Leave the ego at the door. Accept that this person is trying to help you but if you don't do the work nothing is going to happen. Be honest and willing to go through some painful shit, but be expectant of that counselor to show you what you need to know and when that happens, you can "process" some of it, hopefully.

This is a great place, welcome to the best I have ever found and I have been around that block too.
 
hello matts. welcome to the forum.

old habits die hard, especially the old habits that we pick up without knowing it. one quality i find in those setbacks is that i never snap ALL the way back to my old habits. i get more skilled with the tools that help me progress a little further in each go-round.

be gentle with yourself and patient with the process, matts. if change was easy, everybody would do it.
 
Hi Matts. Welcome here. Sorry about your luck all at the same time.
I come from similar background. Went through absolute living hell for 15 or so years. You don't want that. Nobody does.
If I were to give advice to a newby I would say - if possible don't focus so much on the traumas. Learn how to manage your life in a way that builds health, strength, and personal self care and empowerment. Really learn how to focus on the self care and if that is a challenge, that would be a good place to start building a non-traumatized part of yourself that you can walk forward with.
 
Hi Matts, and if you haven't, known that boundaries....being able to say No and stick with it, operating on your chosen healthy value system......and not compromising your value system for some quick fixing someone elses needs.......Saying "nicely" what you want want/need and stick to it with friends/family is huge.....I never said no....and always apologized.....and spent most of my teenage years in my room........I'm in my 60's too....boundaries are very empowering, healthy, and they give me a sense of confidence. Glad to have you....and see you around! Oh yeah....check out the name.....keeping honest is not a dysfunctional behavior......it is the direction of healing.
 
Think of your brain as a desktop pc. When its not busy doing a lot of things its quick. agile, it's not working hard.
Then reprocessing is added. Workload is varied because it's "fixing" memories so they will process properly.

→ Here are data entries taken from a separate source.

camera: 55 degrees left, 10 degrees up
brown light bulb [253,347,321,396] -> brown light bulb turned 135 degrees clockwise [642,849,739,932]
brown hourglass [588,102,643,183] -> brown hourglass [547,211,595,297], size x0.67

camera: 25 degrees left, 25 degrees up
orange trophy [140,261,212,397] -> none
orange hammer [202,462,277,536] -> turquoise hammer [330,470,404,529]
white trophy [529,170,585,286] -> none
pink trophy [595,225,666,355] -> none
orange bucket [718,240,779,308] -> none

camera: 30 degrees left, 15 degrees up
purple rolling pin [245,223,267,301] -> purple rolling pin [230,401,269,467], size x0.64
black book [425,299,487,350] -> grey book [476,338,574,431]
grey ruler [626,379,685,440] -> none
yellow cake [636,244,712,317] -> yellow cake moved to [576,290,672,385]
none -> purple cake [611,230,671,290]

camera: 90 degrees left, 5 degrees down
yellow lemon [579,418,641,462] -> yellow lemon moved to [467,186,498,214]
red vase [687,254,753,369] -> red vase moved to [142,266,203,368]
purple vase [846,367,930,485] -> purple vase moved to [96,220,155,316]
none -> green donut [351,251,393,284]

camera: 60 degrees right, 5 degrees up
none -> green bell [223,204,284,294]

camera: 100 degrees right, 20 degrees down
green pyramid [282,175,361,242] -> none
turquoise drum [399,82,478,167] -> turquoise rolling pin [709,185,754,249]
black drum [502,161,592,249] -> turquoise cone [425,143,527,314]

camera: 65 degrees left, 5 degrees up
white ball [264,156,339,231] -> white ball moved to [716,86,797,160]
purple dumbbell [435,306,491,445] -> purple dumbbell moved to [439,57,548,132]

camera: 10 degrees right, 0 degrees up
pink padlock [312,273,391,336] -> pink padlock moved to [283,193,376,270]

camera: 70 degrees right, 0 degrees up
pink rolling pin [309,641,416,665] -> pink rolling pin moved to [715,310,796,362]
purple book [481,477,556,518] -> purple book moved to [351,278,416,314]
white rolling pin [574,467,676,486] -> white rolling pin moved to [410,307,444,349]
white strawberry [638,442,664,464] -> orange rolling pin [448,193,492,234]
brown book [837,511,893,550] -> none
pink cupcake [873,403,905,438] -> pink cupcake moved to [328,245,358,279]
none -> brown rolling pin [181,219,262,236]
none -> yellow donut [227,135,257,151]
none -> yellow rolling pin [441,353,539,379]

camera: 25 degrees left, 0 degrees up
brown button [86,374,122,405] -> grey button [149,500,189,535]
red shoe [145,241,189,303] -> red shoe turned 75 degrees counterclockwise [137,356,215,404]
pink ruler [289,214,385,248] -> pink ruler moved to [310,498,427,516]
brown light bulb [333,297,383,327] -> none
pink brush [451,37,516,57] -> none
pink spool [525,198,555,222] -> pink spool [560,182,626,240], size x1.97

So, just like your computer your brain is more loaded when its fixing memories as compared to when its looking for memories to fix, and the only way you know is by the way you can function. That's where I find I need to be kind to myself and not get worked up because my function is low. Stress is stress and there is little I can do but manage what I can when that stuff is happening. Adding more stress just hurts the cause. So just sit back and let it be.

Realize that the workload of reprocessing is a variable you can't control but hopefully you will be done with it someday and all the good stuff will come back.